Reproduce the data below verbatim from the line containing "unti di ritiro" through its final line, and produce nothing more.
━━━ Exercise input ━━━
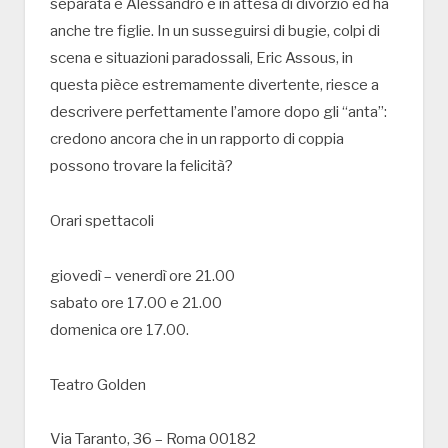
separata e Alessandro è in attesa di divorzio ed ha
anche tre figlie. In un susseguirsi di bugie, colpi di
scena e situazioni paradossali, Eric Assous, in
questa pièce estremamente divertente, riesce a
descrivere perfettamente l’amore dopo gli “anta”:
credono ancora che in un rapporto di coppia
possono trovare la felicità?
Orari spettacoli
giovedì – venerdì ore 21.00
sabato ore 17.00 e 21.00
domenica ore 17.00.
Teatro Golden
Via Taranto, 36 – Roma 00182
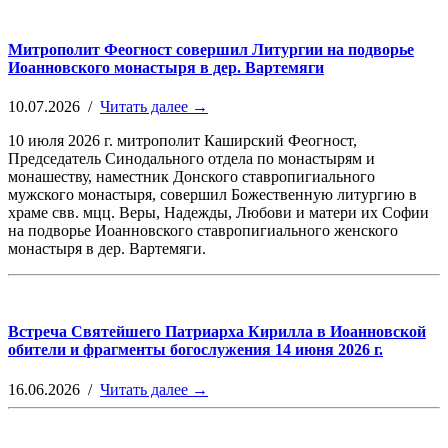
Митрополит Феогност совершил Литургии на подворье
Иоанновского монастыря в дер. Вартемяги
10.07.2026 /
Читать далее →
10 июля 2026 г. митрополит Каширский Феогност,
Председатель Синодального отдела по монастырям и
монашеству, наместник Донского ставропигиального
мужского монастыря, совершил Божественную литургию в
храме свв. мцц. Веры, Надежды, Любови и матери их Софии
на подворье Иоанновского ставропигиального женского
монастыря в дер. Вартемяги.
Встреча Святейшего Патриарха Кирилла в Иоанновской
обители и фрагменты богослужения 14 июня 2026 г.
16.06.2026 /
Читать далее →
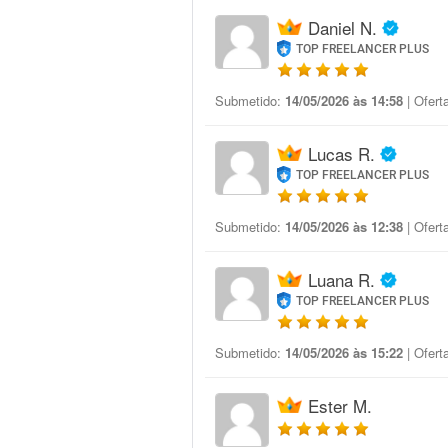
Daniel N.
TOP FREELANCER PLUS
Submetido:
14/05/2026 às 14:58
| Ofert
Lucas R.
TOP FREELANCER PLUS
Submetido:
14/05/2026 às 12:38
| Ofert
Luana R.
TOP FREELANCER PLUS
Submetido:
14/05/2026 às 15:22
| Ofert
Ester M.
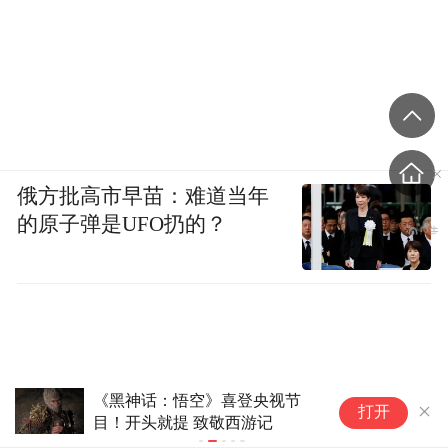
俄方批高市早苗：难道当年
的原子弹是UFO扔的？
《黑神话：悟空》喜登央视节
台
打开
目！开头就提 致敬西游记
海
红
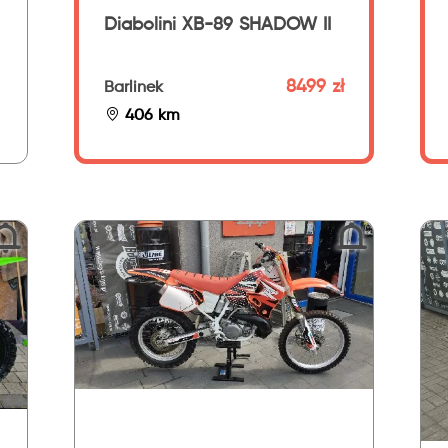
Diabolini XB-89 SHADOW II
8499 zł
Barlinek
406 km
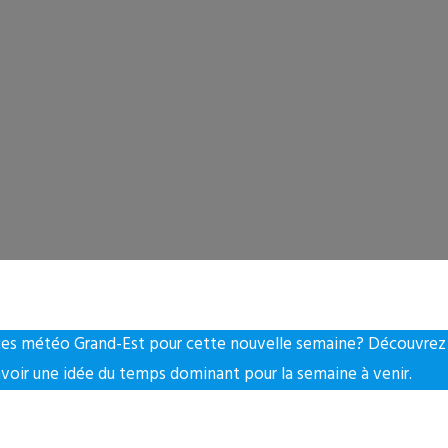
ces météo Grand-Est pour cette nouvelle semaine? Découvrez l
avoir une idée du temps dominant pour la semaine à venir.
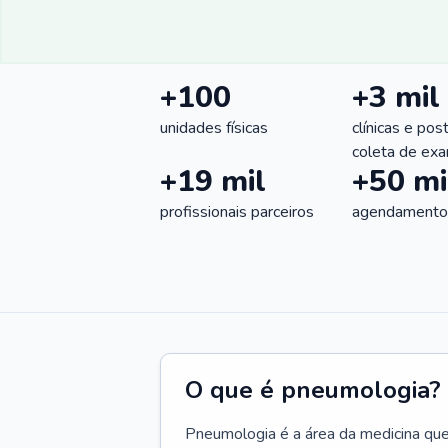
+100
+3 mil
unidades físicas
clínicas e pos
coleta de ex
+19 mil
+50 mi
profissionais parceiros
agendamentos
O que é pneumologia?
Pneumologia é a área da medicina que c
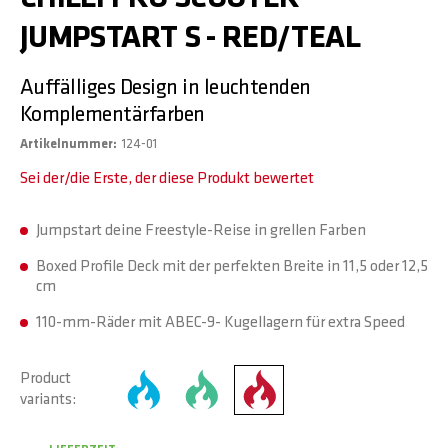
JUMPSTART S - RED/TEAL
Auffälliges Design in leuchtenden
Komplementärfarben
Artikelnummer
124-01
Sei der/die Erste, der diese Produkt bewertet
Jumpstart deine Freestyle-Reise in grellen Farben
Boxed Profile Deck mit der perfekten Breite in 11,5 oder 12,5
cm
110-mm-Räder mit ABEC-9- Kugellagern für extra Speed
Product
variants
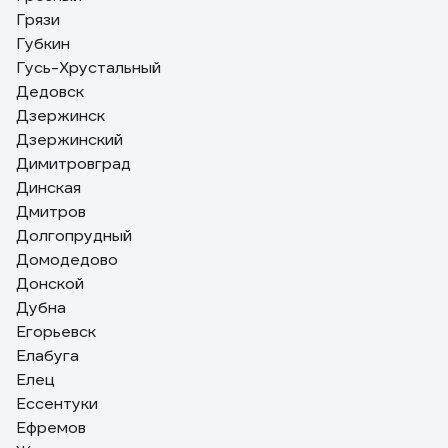
Грязи
Губкин
Гусь-Хрустальный
Дедовск
Дзержинск
Дзержинский
Димитровград
Динская
Дмитров
Долгопрудный
Домодедово
Донской
Дубна
Егорьевск
Елабуга
Елец
Ессентуки
Ефремов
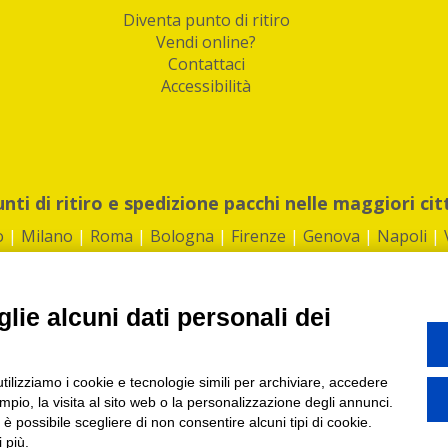
Diventa punto di ritiro
Vendi online?
Contattaci
Accessibilità
unti di ritiro e spedizione pacchi nelle maggiori cit
o
|
Milano
|
Roma
|
Bologna
|
Firenze
|
Genova
|
Napoli
|
lie alcuni dati personali dei
©2026 IndaBox srl
utilizziamo i cookie e tecnologie simili per archiviare, accedere
1360012 | REA: RM 1494760 | Cap.Soc.: 50.000€ |
Whistleblowing
|
Privacy
|
ti di ritiro tra Bar, Tabaccai, Edicole e Kipoint per ritirare i tuoi acquisti onli
pio, la visita al sito web o la personalizzazione degli annunci.
, è possibile scegliere di non consentire alcuni tipi di cookie.
 più.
━━━
Completed exercise
unti di ritiro e spedizione pacchi nelle maggiori cit
o
|
Milano
|
Roma
|
Bologna
|
Firenze
|
Genova
|
Napoli
|
lie alcuni dati personali dei
©2026 IndaBox srl
utilizziamo i cookie e tecnologie simili per archiviare, accedere
1360012 | REA: RM 1494760 | Cap.Soc.: 50.000€ |
Whistleblowing
|
Privacy
|
ti di ritiro tra Bar, Tabaccai, Edicole e Kipoint per ritirare i tuoi acquisti onli
pio, la visita al sito web o la personalizzazione degli annunci.
, è possibile scegliere di non consentire alcuni tipi di cookie.
 più.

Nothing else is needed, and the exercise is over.